Rabowke am 27.05.2009 11:53 schrieb:
			
		

> GameZocker92 am 27.05.2009 11:49 schrieb:
> 
> 
> 
> ...



Alsoooo... Mit dieser Trialversion kann man keine Karten ins AH stellen und ich hab den Eindruck das man gewonnene Karten gar nicht verwenden kann. Ich hab nämlich schon ab und zu ein paar Karten gewonnen diese wurden aber nicht meinem Deck zugefügt.

mfG


----------



## feedthemonkey (27. Mai 2009)

GameZocker92 am 27.05.2009 11:57 schrieb:
			
		

> Rabowke am 27.05.2009 11:53 schrieb:
> 
> 
> 
> ...




Du hast keine Karten gewonnen sondern Kartenupgrades schau mal im Kartenfenster auf den 3. Reiter also Karten | Booster | Upgrades (weiss grad nicht auswendig wies heisst)

Mit diesen gewonnen Upgrades, kannst du deine Karten dann verbessern. Karten wirst Du nie gewinnen. 
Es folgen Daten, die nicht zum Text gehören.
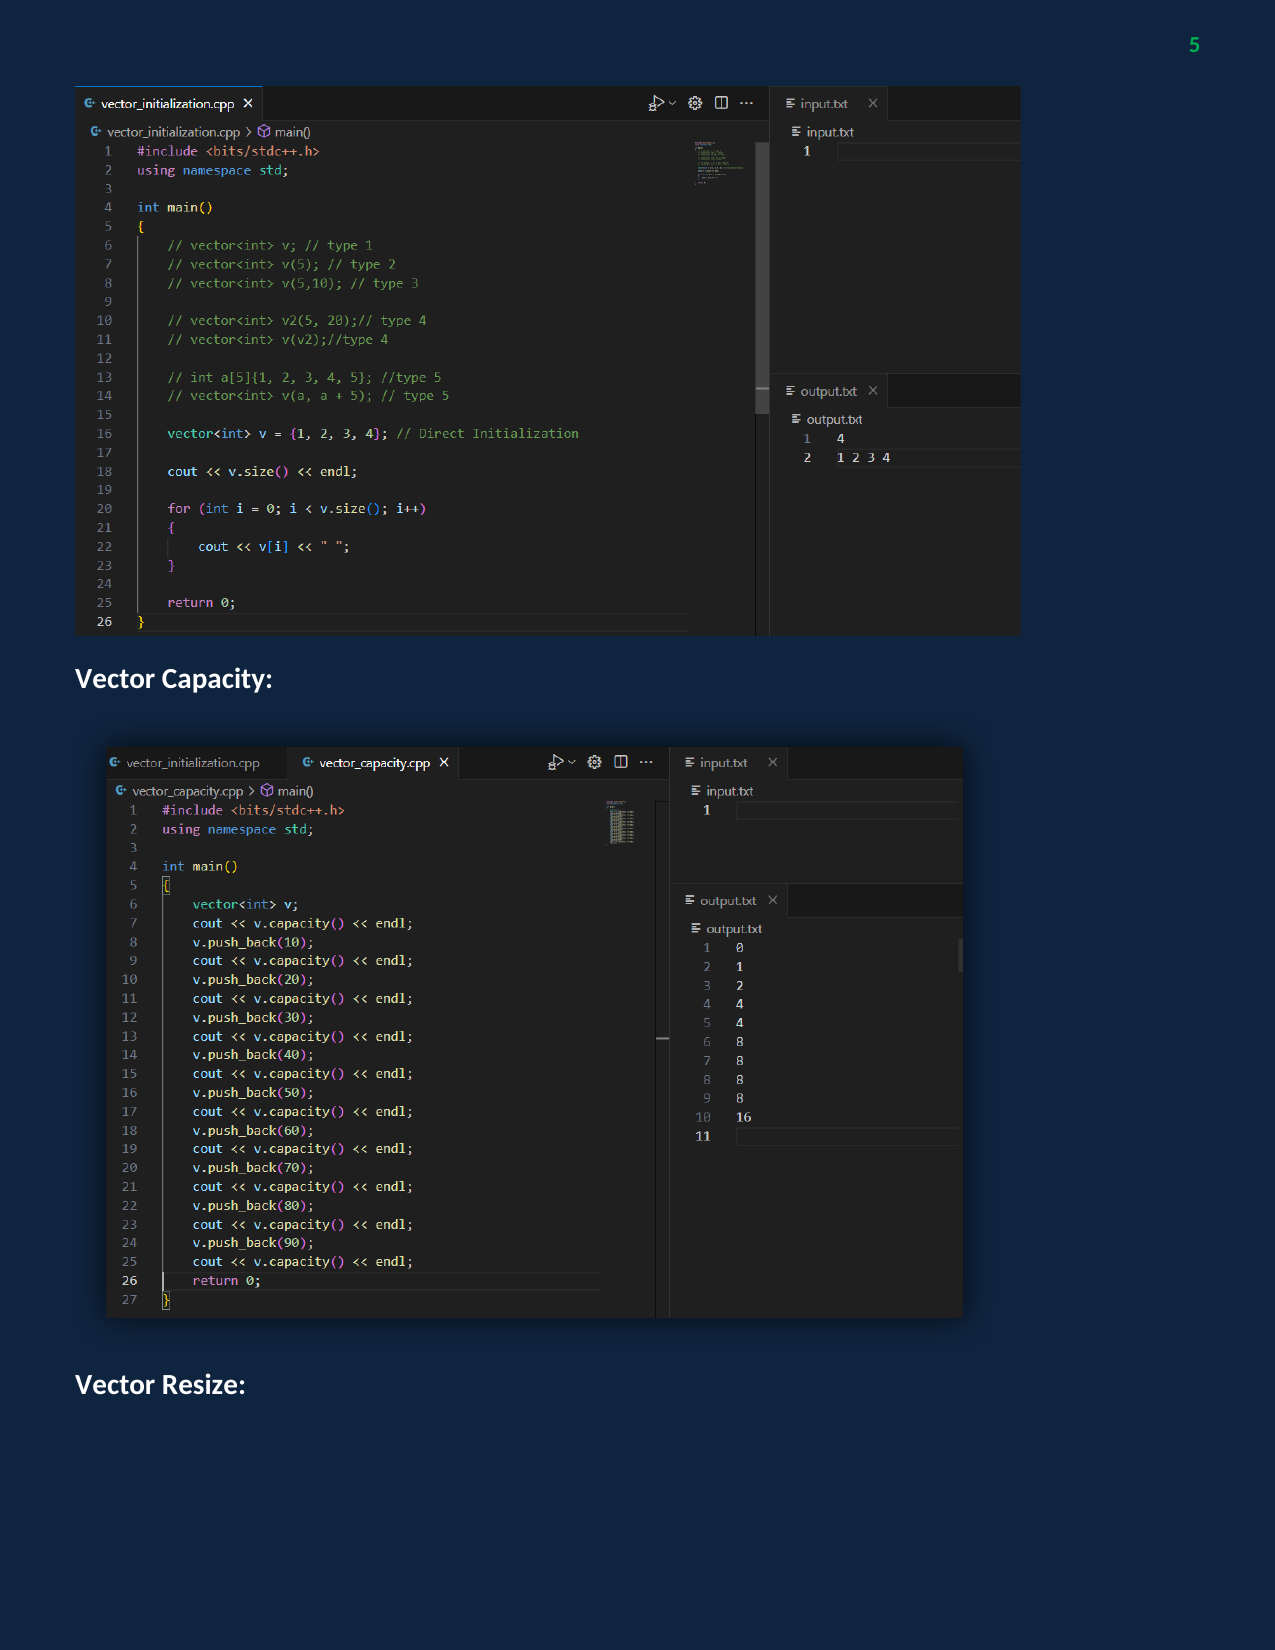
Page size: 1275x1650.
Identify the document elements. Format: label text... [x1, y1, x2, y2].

picture [106, 747, 963, 1318]
text Vector Resize: [75, 1366, 1200, 1402]
text Vector Capacity: [75, 660, 1200, 696]
picture [75, 86, 1021, 636]
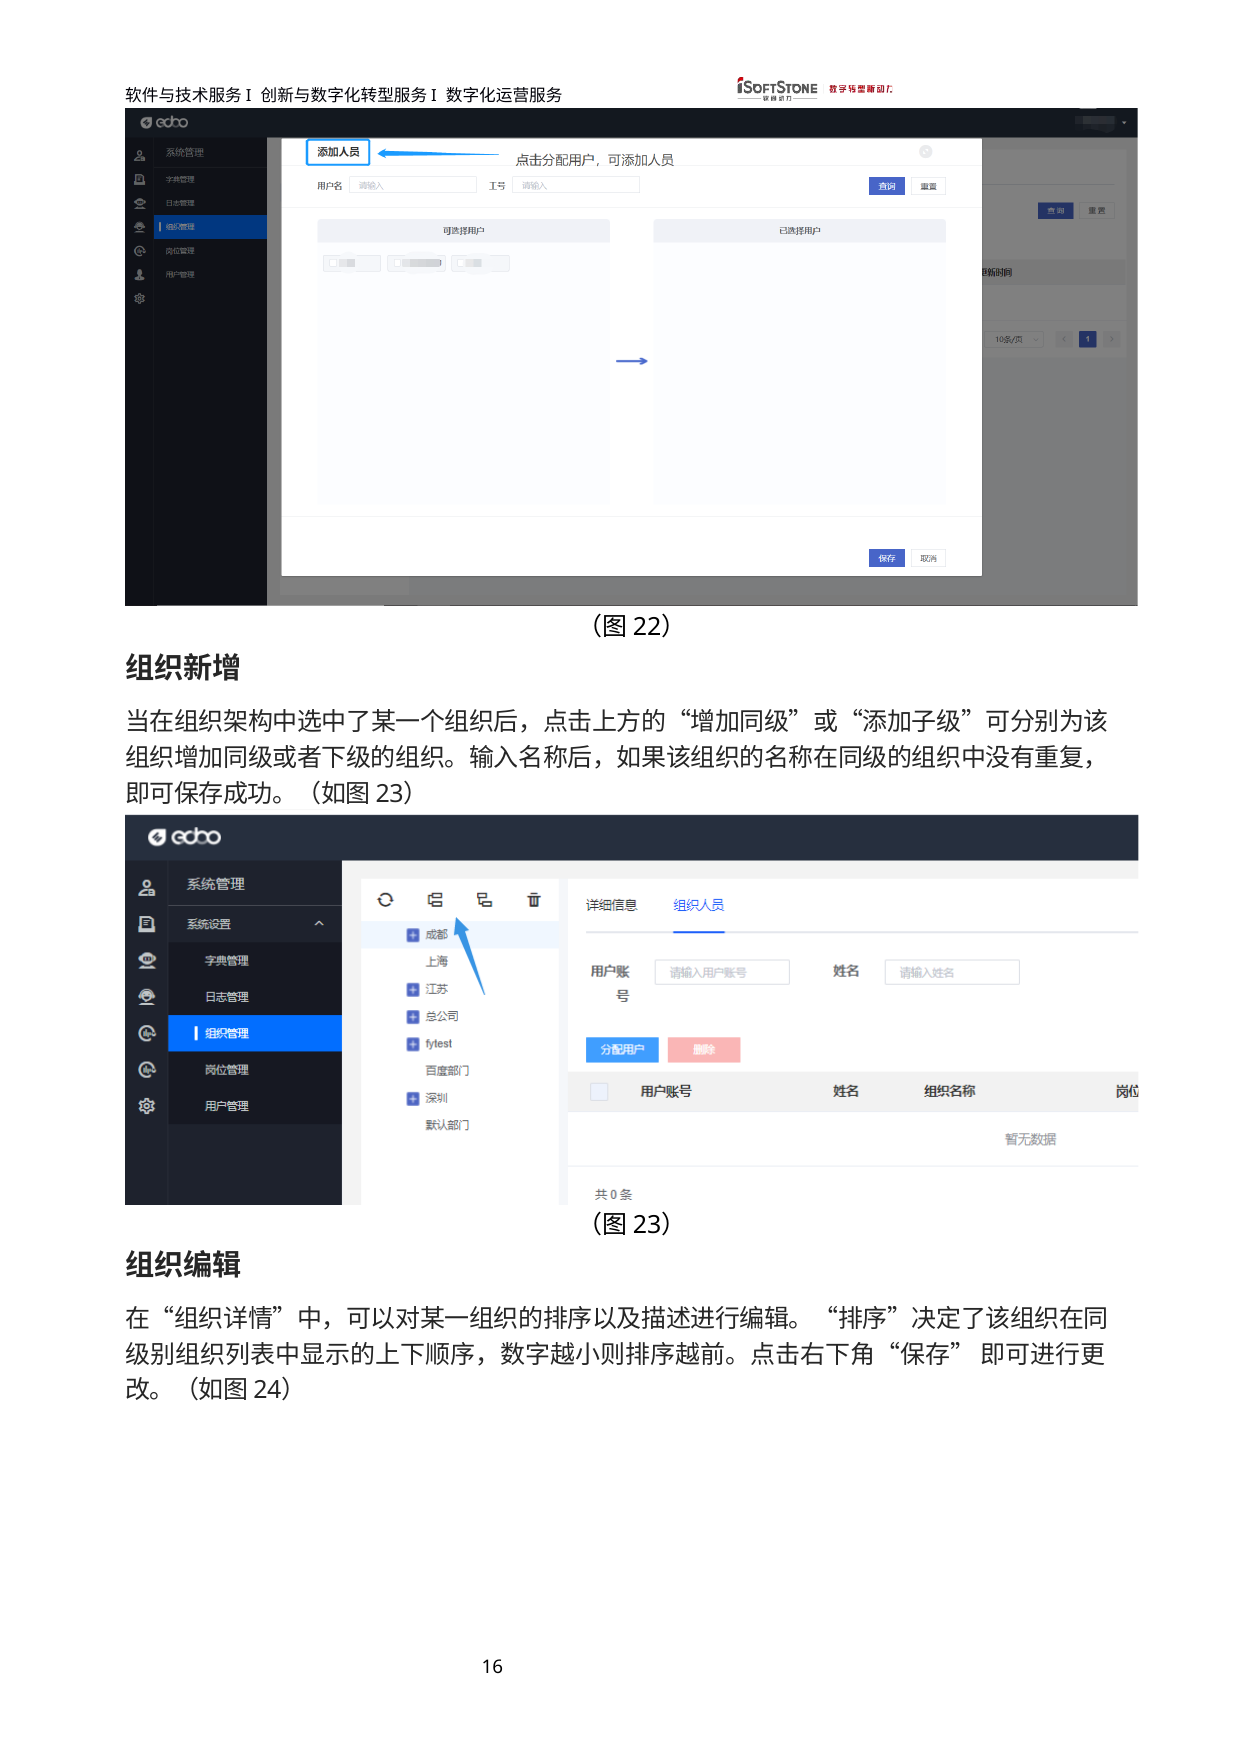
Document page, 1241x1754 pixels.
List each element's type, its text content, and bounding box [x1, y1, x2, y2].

picture [737, 77, 893, 101]
text （图 23） [125, 1205, 1138, 1241]
list 组织编辑 [125, 1241, 1138, 1283]
list 在“组织详情”中，可以对某一组织的排序以及描述进行编辑。“排序”决定了该组织在同级别组织列表中显示的上下顺序，数字越小则排序越前。点击右下角“保存” 即可进行更改。（如图 24） [125, 1299, 1109, 1406]
text 组织新增 [125, 644, 1138, 687]
picture [125, 108, 1138, 606]
text （图 22） [125, 607, 1138, 643]
list 当在组织架构中选中了某一个组织后，点击上方的“增加同级”或“添加子级”可分别为该组织增加同级或者下级的组织。输入名称后，如果该组织的名称在同级的组织中没有重复，即可保存成功。（如图 23） [125, 702, 1109, 809]
picture [125, 809, 1139, 1205]
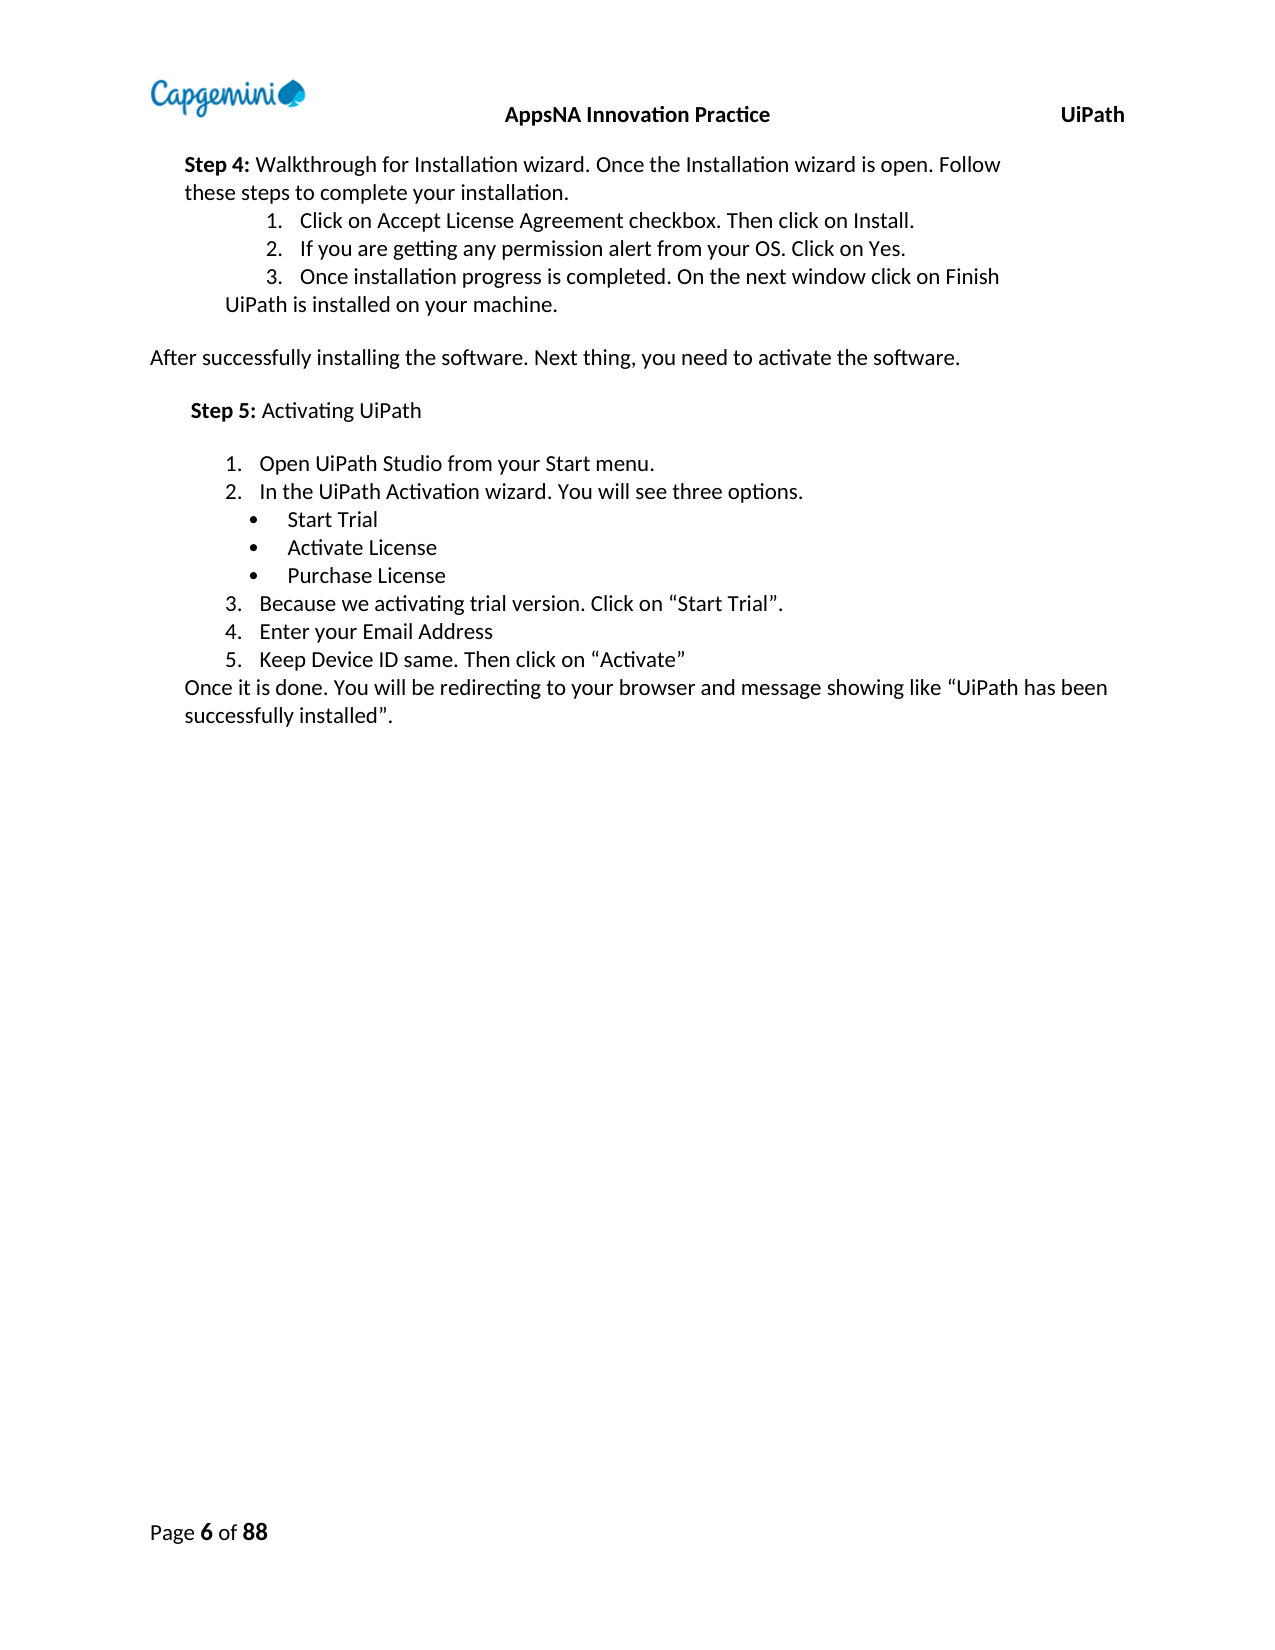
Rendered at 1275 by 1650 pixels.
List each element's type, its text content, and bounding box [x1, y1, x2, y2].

list Click on Accept License Agreement checkbox. Then click on Install. [266, 206, 1125, 234]
text Once it is done. You will be redirecting to your browser and message showing like “UiPath has been successfully installed”. [184, 673, 1125, 729]
list Enter your Email Address [225, 617, 1125, 645]
list Activate License [250, 533, 1125, 561]
text Step 5: Activating UiPath [150, 396, 1125, 424]
list Purchase License [250, 561, 1125, 589]
list In the UiPath Activation wizard. You will see three options. [225, 477, 1125, 505]
text Step 4: Walkthrough for Installation wizard. Once the Installation wizard is open. Follow these steps to complete your installation. [184, 150, 1125, 206]
list Keep Device ID same. Then click on “Activate” [225, 645, 1125, 673]
picture [150, 75, 307, 123]
list Once installation progress is completed. On the next window click on Finish [266, 262, 1125, 290]
text After successfully installing the software. Next thing, you need to activate the software. [150, 343, 1125, 371]
text UiPath is installed on your machine. [225, 290, 1125, 318]
list Open UiPath Studio from your Start menu. [225, 449, 1125, 477]
list Because we activating trial version. Click on “Start Trial”. [225, 589, 1125, 617]
list If you are getting any permission alert from your OS. Click on Yes. [266, 234, 1125, 262]
list Start Trial [250, 505, 1125, 533]
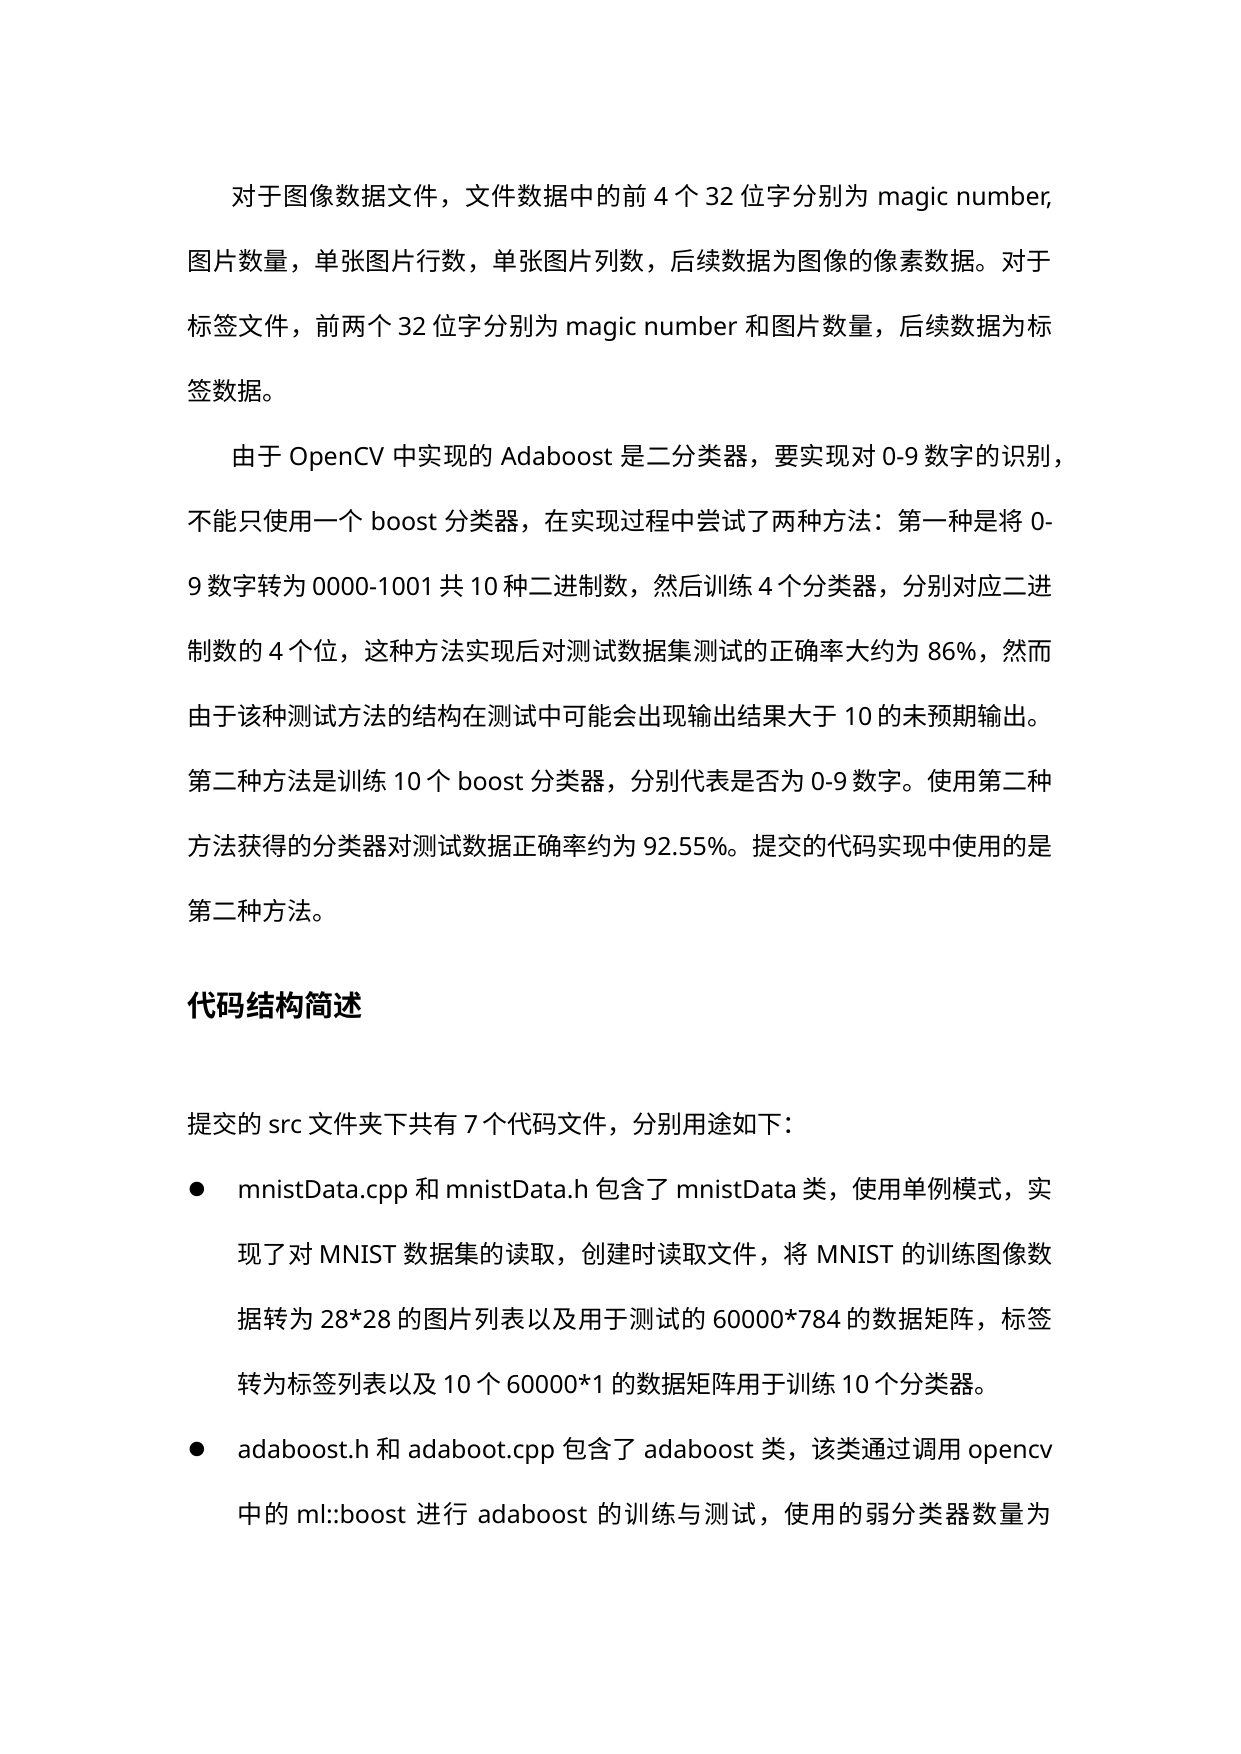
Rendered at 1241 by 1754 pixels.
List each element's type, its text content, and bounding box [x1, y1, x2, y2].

subtitle 代码结构简述 [187, 971, 1053, 1036]
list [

Um im AH was einstellen zu können als Play4Free User, steht da auch EXPLIZIT: 



> Allerdings können Auktionen erst erstellt werden, sobald Level 4 im PvE und Level 10 im PvP erreicht wurde. Direct Trade und das Verschicken von Ingame-Mails mit Anhängen sind bis zu dieser Schwelle ebenso nicht möglich.


----------



## Bonkic (27. Mai 2009)

GameZocker92 am 27.05.2009 11:57 schrieb:
			
		

> Alsoooo... Mit dieser Trialversion kann man keine Karten ins AH stellen und ich hab den Eindruck das man gewonnene Karten gar nicht verwenden kann. Ich hab nämlich schon ab und zu ein paar Karten gewonnen diese wurden aber nicht meinem Deck zugefügt.
> 
> mfG






> Allerdings können Auktionen erst erstellt werden, sobald Level 4 im PvE und Level 10 im PvP erreicht wurde. Direct Trade und das Verschicken von Ingame-Mails mit Anhängen sind bis zu dieser Schwelle ebenso nicht möglich.



quelle


----------



## GameZocker92 (27. Mai 2009)

feedthemonkey am 27.05.2009 12:02 schrieb:
			
		

> GameZocker92 am 27.05.2009 11:57 schrieb:
> 
> 
> 
> ...



Acha ok danke. Dann hat sich ja alles erledigt. Ich würde das Spiel trozdem gerne haben  
Also den Key.
Kan ein Moderator (oder wie die hier heißen XD ) mal bitte die Beiträge löschen die nichts mim verkauf zu tun haben?

MfG


----------